*RECORDED DATA*:
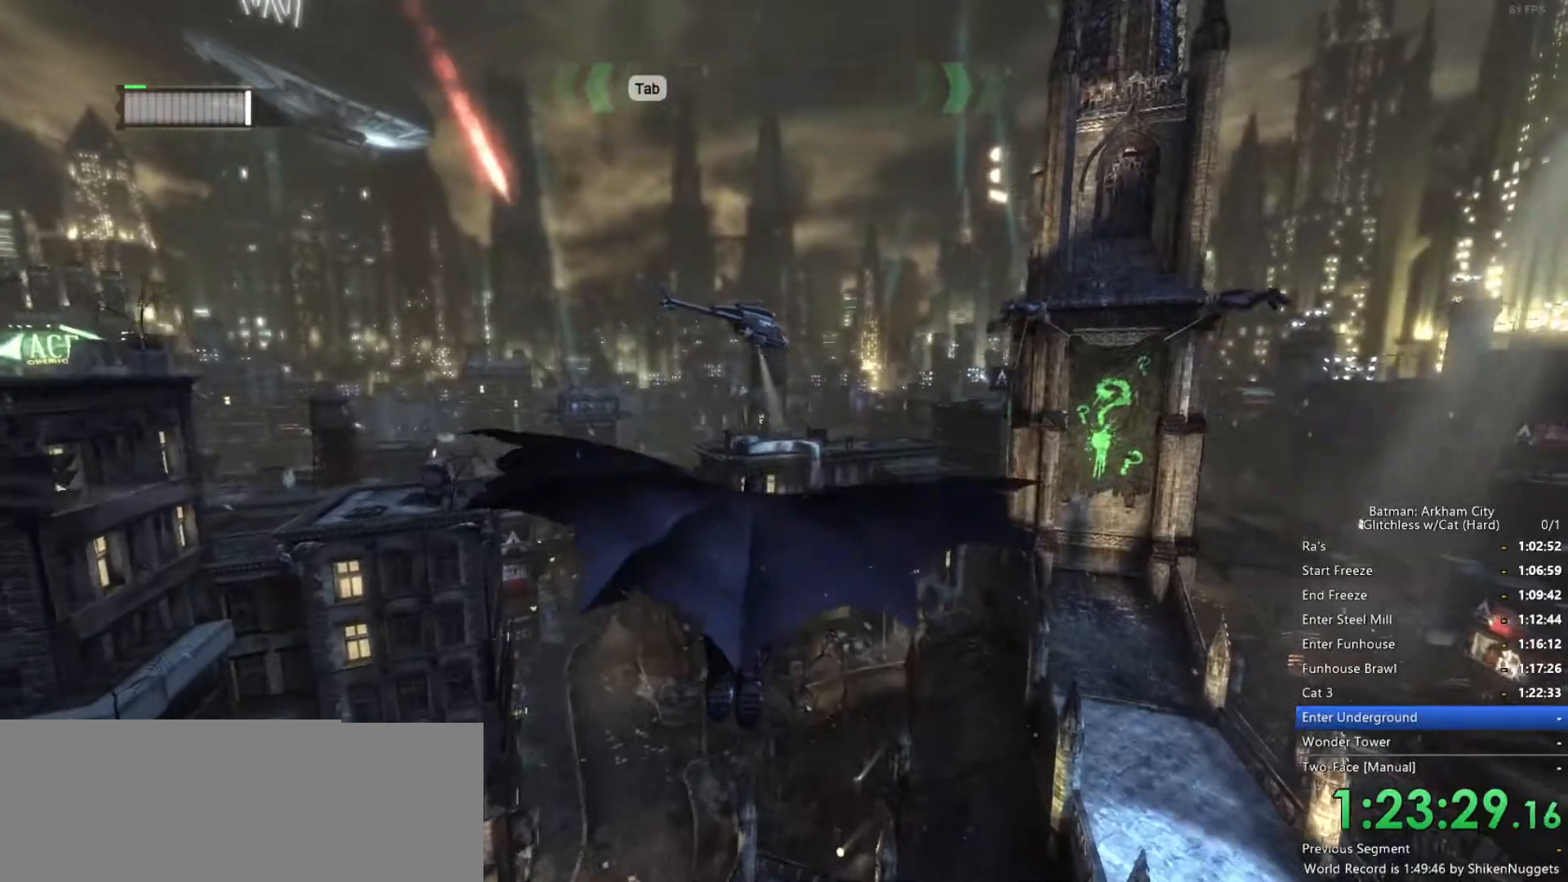
{"keys": ["space", "w", "x"], "mouse": [], "events": []}
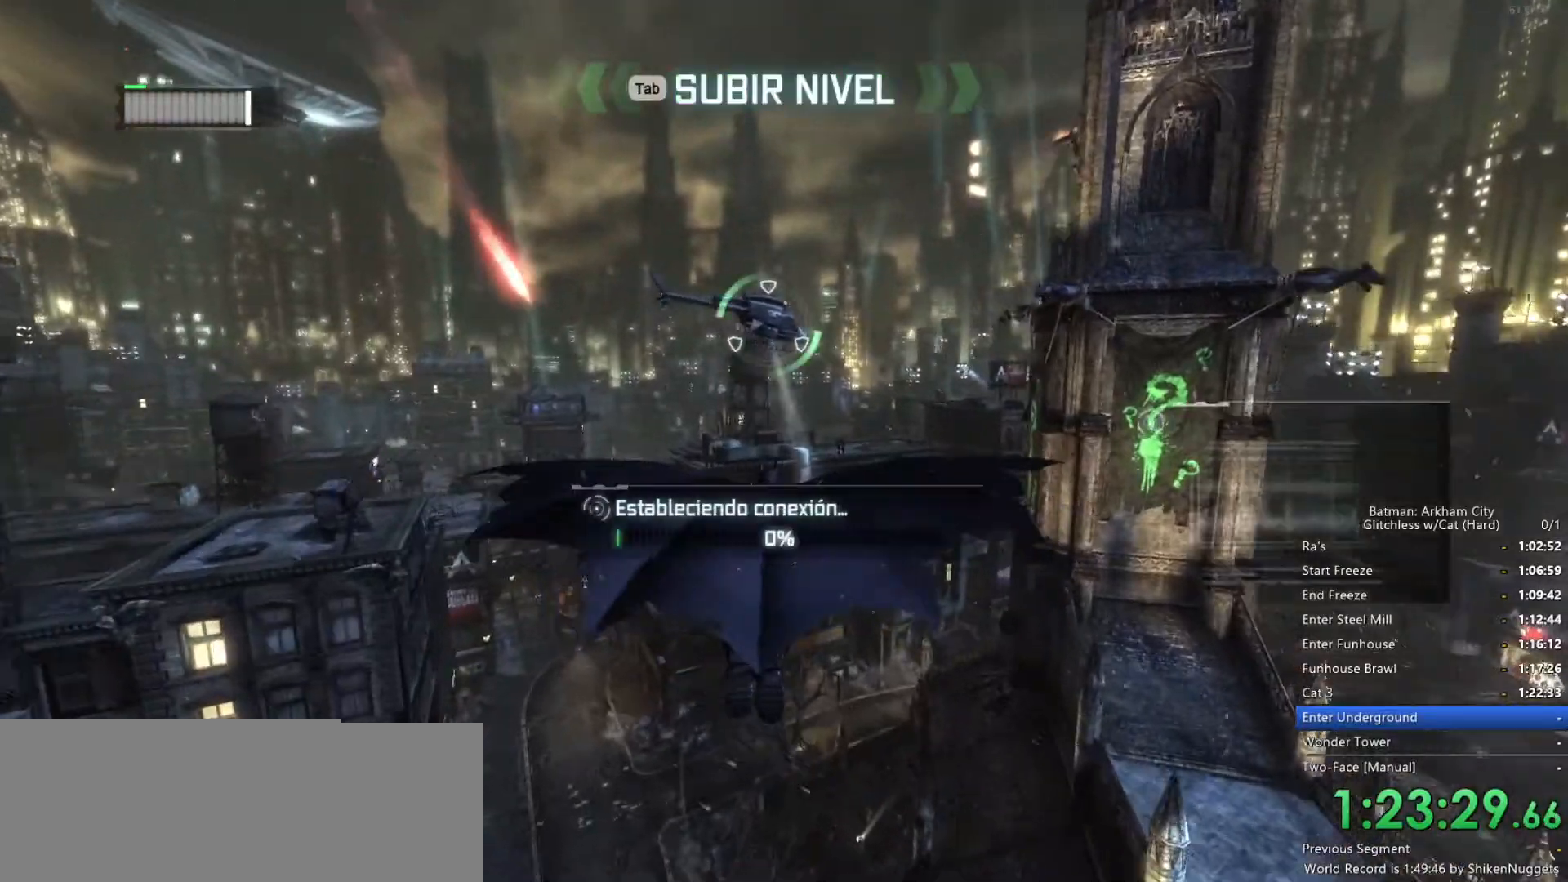
{"keys": ["space", "w", "x"], "mouse": [], "events": []}
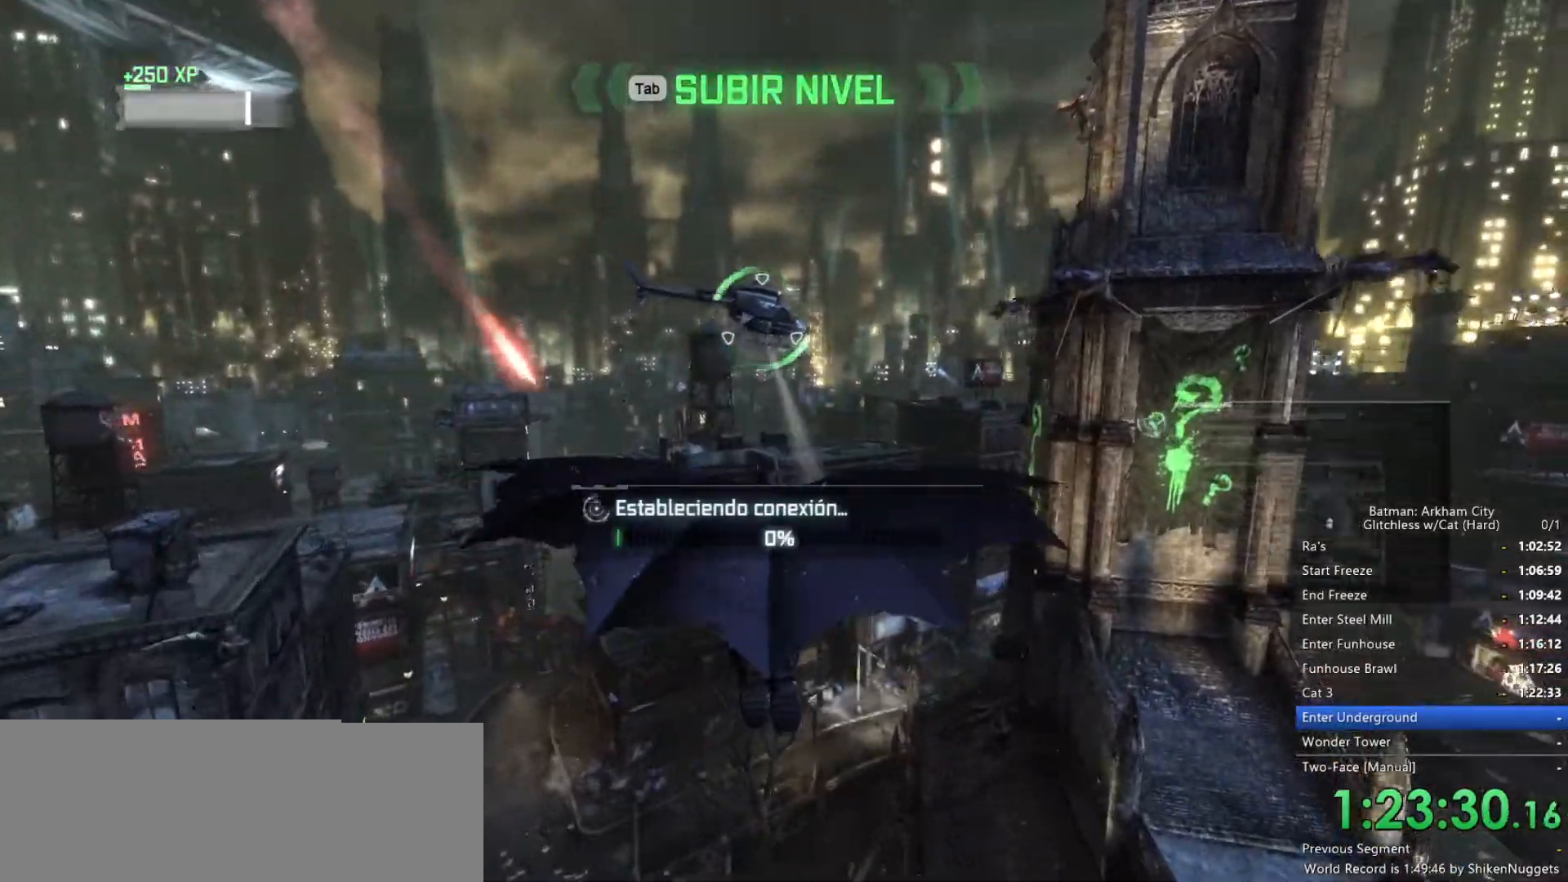
{"keys": ["space", "w", "x"], "mouse": [], "events": []}
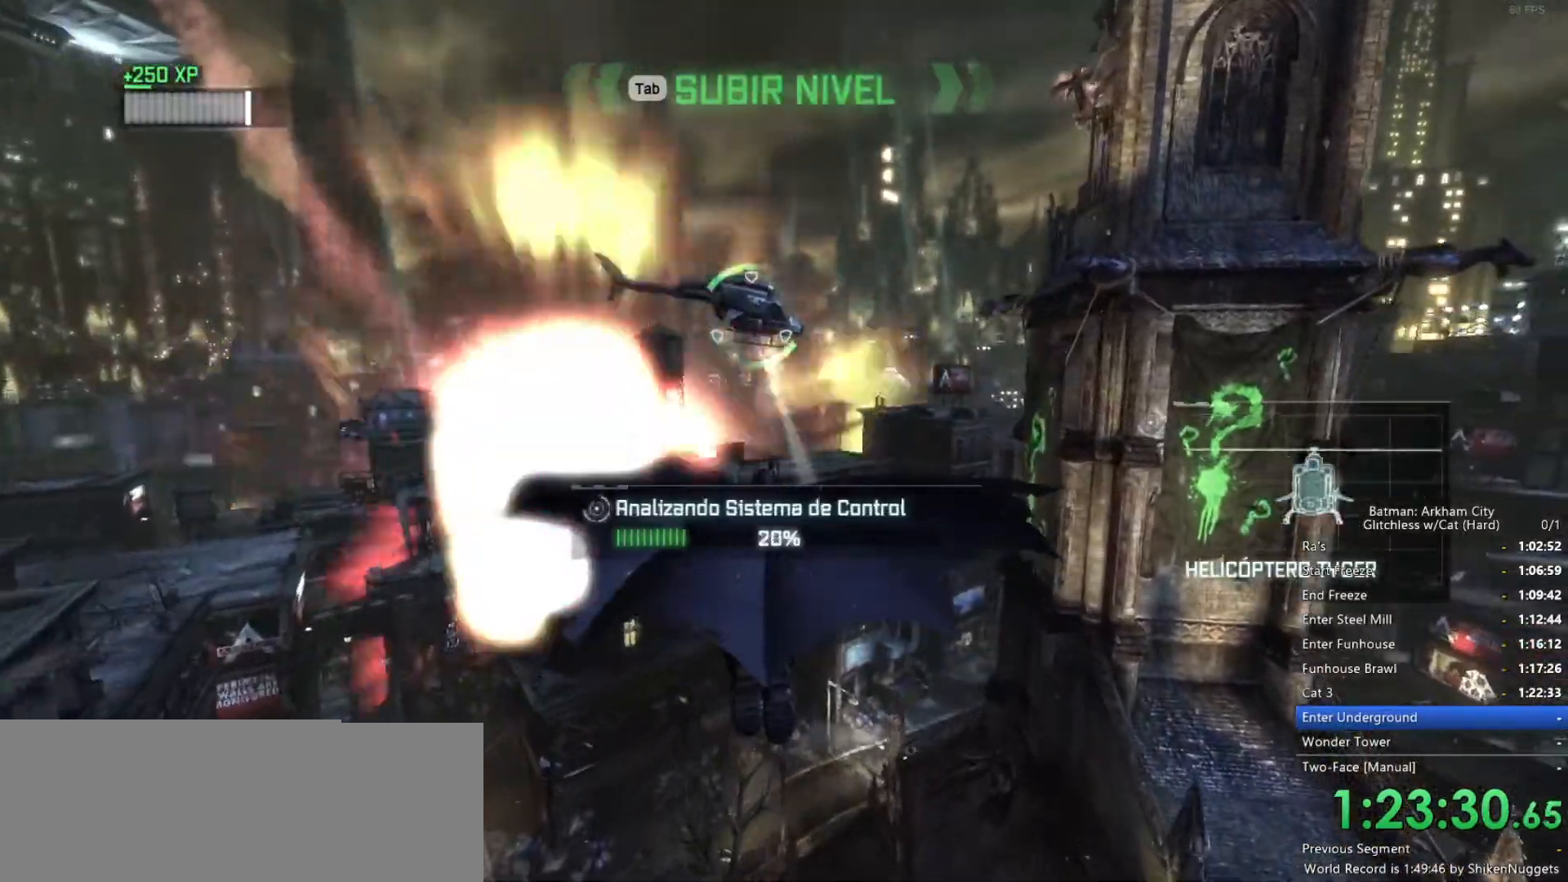
{"keys": ["space", "w", "x"], "mouse": [], "events": []}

*ABOUT THIS EXERCISE*: Without the pictures, transcribe the listing exactly as it stands.

*EXPECTED OUTPUT*:
{"keys": ["space", "w", "x"], "mouse": [], "events": []}
{"keys": ["space", "w", "x"], "mouse": [], "events": []}
{"keys": ["space", "w", "x"], "mouse": [], "events": []}
{"keys": ["space", "w", "x"], "mouse": [], "events": []}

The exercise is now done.